The themes addressed by the European Central Bank’s Targeted Review of Internal Models (Trim) programme are also “very similar” to SR 11-7, says Konstantina Armata, head of global model validation and governance at Deutsche Bank in London.
“These are big exercises; we are talking about weeks and weeks of examinations and hundreds of requests. It’s a big process for us,” she says.
SR 11-7 sets out compliance requirements across four broad categories of model risk management: development and implementation, use, validation, and governance. To manage these simultaneously, most banks have consolidated their model risk management functions under one roof.
Other models we are leaving to one side, such as our economic capital models, as we really need to focus on where there is most outside pressure from regulators
Head of model validation at a regional European bank
This organisational overhaul was only the first step on the journey to compliance, however. Dealers may have made progress building model inventories, assigning model owners and setting up independent validation processes, but there is still much work to be done getting the models themselves up to scratch – and verifying their effectiveness.
“In the case of the biggest challenges for SR 11-7, I would say that model preparedness is number one. Despite the guidance being now six years old, there is still a lot to be done in terms of preparedness: model documentation, internal control testing and documentation of the results, continued monitoring of the impact of model limitations, and so forth,” says Lourenco Miranda, head of model risk management for Americas at Societe Generale.
As for the Trim, the ECB’s expectations appear set to dwarf the capabilities of smaller dealers.
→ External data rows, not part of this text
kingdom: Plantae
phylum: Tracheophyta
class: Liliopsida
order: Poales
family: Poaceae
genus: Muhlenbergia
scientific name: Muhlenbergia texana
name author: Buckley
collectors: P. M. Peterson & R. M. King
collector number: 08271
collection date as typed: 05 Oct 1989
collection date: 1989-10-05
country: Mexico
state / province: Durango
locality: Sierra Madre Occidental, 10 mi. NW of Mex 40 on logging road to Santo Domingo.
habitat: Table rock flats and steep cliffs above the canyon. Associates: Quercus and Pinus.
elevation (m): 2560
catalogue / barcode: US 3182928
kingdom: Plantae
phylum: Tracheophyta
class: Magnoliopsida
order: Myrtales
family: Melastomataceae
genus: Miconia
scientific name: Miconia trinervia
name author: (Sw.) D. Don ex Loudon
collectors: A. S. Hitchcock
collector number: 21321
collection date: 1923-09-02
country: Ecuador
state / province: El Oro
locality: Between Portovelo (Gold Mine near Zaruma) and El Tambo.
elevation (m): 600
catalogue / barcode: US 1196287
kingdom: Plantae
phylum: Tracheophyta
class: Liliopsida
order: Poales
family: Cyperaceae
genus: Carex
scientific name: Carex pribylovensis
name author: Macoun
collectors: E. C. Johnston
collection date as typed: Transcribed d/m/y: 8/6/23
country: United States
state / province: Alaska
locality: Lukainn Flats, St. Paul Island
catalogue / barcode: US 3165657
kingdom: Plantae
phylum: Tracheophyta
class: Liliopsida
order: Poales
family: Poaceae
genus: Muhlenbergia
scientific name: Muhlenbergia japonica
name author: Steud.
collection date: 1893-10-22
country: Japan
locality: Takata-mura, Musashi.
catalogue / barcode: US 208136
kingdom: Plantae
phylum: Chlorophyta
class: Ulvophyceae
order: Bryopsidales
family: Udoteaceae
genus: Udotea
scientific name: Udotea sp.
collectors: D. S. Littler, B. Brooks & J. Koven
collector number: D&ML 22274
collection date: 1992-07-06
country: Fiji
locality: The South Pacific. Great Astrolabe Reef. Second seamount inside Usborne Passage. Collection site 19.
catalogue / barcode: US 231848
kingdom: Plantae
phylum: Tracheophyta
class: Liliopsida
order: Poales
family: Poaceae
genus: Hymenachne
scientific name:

“We have to put in place a series of frameworks that we do not have yet but that regulators clearly expect the banks to put in place,” the head of model validation at a regional European bank says. “With all the requirements and work that has to be done, I don’t do anything outside the scope of internal capital models and valuation models. Other models we are leaving to one side, such as our economic capital models, as we really need to focus on where there is most outside pressure from regulators.”